La République démocratique du Congo a ouvert, mercredi à Kinshasa, la toute première Conférence nationale sur les Infrastructures et Travaux Publics (CN-ITP), une initiative inédite destinée à refonder en profondeur la gouvernance et la stratégie du secteur. Organisées jusqu’au 10 avril sous le haut patronage du président Félix-Antoine Tshisekedi, ces assises rassemblent décideurs publics, experts techniques et partenaires autour d’un même impératif : faire des infrastructures un levier structurant du développement national.
Placée sous le thème « Infrastructures durables et innovantes : vers un système moderne et compétitif pour les ITP en RDC », la rencontre s’inscrit dans la dynamique du Plan national stratégique de développement (PNSD), qui érige la modernisation des infrastructures en priorité de transformation économique, sociale et territoriale.

À l’initiative du ministre des Infrastructures et Travaux publics, John Banza Lunda, cette conférence se veut à la fois un diagnostic sans complaisance et un point de bascule.
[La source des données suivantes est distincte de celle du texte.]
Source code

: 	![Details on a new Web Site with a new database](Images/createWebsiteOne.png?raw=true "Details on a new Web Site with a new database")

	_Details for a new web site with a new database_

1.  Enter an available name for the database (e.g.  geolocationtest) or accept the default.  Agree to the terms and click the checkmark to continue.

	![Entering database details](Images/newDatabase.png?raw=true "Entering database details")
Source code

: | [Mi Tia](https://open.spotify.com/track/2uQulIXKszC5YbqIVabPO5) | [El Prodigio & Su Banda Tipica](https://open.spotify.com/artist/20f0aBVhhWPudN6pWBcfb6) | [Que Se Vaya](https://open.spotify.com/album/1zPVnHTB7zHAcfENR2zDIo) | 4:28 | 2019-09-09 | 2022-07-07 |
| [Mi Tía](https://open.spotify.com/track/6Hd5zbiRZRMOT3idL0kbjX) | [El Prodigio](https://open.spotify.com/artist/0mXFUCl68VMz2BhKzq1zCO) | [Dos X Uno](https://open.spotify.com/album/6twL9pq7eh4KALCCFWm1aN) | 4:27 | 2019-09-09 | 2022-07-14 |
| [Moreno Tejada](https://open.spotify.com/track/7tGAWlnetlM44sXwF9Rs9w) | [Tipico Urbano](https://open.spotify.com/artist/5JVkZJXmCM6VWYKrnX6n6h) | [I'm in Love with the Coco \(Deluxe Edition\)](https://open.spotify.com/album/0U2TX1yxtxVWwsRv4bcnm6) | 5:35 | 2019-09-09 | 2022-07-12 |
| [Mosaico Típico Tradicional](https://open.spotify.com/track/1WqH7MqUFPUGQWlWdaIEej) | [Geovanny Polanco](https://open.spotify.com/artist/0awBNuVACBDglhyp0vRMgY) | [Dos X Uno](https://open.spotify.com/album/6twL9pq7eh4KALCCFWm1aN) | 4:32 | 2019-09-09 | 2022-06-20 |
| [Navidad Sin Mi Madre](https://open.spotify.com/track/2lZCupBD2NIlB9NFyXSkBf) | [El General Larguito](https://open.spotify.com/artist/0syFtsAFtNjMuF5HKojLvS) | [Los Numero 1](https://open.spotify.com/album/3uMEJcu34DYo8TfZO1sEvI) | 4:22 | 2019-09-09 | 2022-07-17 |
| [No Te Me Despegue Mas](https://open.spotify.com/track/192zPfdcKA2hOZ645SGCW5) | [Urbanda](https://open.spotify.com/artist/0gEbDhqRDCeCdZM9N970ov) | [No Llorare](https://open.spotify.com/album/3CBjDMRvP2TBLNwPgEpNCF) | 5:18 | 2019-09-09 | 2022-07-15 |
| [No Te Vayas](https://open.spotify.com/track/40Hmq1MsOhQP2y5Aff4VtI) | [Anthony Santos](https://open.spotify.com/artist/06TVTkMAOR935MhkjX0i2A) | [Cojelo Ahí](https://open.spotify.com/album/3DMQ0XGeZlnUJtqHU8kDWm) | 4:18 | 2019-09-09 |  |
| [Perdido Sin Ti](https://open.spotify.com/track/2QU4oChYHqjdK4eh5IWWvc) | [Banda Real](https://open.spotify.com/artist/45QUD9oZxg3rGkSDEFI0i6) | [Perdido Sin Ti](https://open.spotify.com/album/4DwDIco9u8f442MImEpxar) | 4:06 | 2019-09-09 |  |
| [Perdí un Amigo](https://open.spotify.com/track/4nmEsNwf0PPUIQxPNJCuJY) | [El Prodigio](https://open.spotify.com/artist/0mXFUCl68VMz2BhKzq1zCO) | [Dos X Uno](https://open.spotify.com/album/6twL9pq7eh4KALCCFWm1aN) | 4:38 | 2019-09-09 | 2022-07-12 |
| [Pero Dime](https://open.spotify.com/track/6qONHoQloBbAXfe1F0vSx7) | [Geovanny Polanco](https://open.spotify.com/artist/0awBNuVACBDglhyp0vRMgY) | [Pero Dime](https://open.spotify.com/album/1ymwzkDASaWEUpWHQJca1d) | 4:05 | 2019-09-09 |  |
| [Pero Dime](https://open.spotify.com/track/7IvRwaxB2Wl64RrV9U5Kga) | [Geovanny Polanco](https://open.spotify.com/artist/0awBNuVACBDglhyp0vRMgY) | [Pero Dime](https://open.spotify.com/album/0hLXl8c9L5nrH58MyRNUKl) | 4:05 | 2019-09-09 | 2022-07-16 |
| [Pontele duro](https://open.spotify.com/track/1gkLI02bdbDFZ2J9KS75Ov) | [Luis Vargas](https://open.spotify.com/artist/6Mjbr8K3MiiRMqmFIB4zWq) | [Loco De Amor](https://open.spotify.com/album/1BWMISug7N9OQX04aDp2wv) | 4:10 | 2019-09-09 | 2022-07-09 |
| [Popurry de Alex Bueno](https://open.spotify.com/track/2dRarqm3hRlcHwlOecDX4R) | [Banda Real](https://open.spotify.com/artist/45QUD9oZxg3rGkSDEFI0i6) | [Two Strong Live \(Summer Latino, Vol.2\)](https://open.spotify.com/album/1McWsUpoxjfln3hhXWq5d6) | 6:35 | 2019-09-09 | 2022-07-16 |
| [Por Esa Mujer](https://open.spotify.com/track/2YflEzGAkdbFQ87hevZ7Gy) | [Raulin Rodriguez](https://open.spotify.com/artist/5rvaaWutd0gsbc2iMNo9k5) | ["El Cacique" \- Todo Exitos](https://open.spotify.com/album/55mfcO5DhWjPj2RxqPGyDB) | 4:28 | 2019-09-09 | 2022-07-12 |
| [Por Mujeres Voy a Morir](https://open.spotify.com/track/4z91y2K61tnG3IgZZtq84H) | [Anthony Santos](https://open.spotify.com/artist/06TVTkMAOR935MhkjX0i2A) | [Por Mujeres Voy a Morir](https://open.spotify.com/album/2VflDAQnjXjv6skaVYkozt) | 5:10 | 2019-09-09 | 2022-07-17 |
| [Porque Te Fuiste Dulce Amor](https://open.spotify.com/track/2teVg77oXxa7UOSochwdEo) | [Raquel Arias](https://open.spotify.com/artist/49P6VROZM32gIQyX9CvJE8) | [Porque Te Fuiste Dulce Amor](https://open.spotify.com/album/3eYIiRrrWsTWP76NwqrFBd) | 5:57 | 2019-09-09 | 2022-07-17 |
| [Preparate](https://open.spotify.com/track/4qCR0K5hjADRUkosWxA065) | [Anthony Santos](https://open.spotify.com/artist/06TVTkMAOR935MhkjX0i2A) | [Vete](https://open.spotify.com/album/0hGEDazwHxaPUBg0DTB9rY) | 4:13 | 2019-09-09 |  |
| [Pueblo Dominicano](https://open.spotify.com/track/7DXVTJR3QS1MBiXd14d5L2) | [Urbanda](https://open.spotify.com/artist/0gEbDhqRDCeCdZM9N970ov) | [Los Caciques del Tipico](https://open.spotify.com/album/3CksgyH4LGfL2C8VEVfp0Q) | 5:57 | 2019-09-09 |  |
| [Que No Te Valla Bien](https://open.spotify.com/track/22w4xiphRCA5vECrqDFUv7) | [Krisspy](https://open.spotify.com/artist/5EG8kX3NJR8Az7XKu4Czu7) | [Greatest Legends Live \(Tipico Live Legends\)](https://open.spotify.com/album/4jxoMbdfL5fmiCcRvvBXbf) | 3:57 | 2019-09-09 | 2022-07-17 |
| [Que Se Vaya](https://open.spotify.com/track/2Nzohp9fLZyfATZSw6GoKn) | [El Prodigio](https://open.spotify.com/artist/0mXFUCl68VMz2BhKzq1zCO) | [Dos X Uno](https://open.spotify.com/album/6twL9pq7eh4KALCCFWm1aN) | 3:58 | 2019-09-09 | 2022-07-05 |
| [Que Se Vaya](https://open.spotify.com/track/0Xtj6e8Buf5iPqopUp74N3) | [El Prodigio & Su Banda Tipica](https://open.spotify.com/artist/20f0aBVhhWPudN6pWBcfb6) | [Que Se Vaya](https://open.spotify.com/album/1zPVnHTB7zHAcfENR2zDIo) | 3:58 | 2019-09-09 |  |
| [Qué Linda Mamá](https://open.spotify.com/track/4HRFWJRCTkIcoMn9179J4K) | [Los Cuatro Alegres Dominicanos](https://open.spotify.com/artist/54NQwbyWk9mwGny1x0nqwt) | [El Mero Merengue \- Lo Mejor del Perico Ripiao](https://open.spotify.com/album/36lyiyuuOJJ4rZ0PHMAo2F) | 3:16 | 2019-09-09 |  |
Dans son allocution d’ouverture, le ministre a insisté sur la nécessité d’une meilleure coordination des interventions, d’une modernisation des pratiques et d’un renforcement du cadre institutionnel. « La tenue de cette conférence n’est ni un hasard, ni un simple rendez-vous technique », a-t-il déclaré, y voyant un appel collectif à bâtir durablement le pays.
Trois principaux livrables sont attendus à l’issue des travaux : une feuille de route opérationnelle pour la période 2026-2030, l’adoption d’une « Déclaration de Kinshasa » fixant les engagements du secteur, ainsi que la mise en place de mécanismes de suivi pour garantir l’effectivité des réformes.
Prenant la parole, le chef de l’État a réaffirmé son ambition de transformer en profondeur l’économie congolaise grâce à un réseau d’infrastructures performant. « La RDC n’est pas condamnée à l’enclavement », a-t-il lancé, appelant à faire de l’immensité du territoire un atout stratégique, à travers le développement des corridors, l’intégration des espaces économiques et la valorisation des chaînes logistiques.
Au-delà des discours, la conférence met également en lumière les capacités techniques nationales. Le Bureau technique de contrôle (BTC) y a notamment installé un stand équipé de matériels spécialisés, illustrant son rôle dans la garantie de la qualité des ouvrages publics. Conduite par son directeur général, la délégation du BTC a souligné l’importance du contrôle technique dans la durabilité des infrastructures.
Cette première édition de la CN-ITP s’inscrit par ailleurs dans une tendance continentale marquée par l’accélération des projets de connectivité, le renforcement de l’intégration régionale et la prise en compte des enjeux climatiques dans la planification des infrastructures.
Plus qu’un simple forum, cette conférence se positionne comme un cadre d’orientation stratégique appelé à impulser une nouvelle dynamique dans un secteur longtemps confronté à des défis structurels. Pour les autorités congolaises, l’enjeu est désormais clair : passer des ambitions aux réalisations, dans un contexte où les infrastructures demeurent un facteur clé de compétitivité et de souveraineté économique.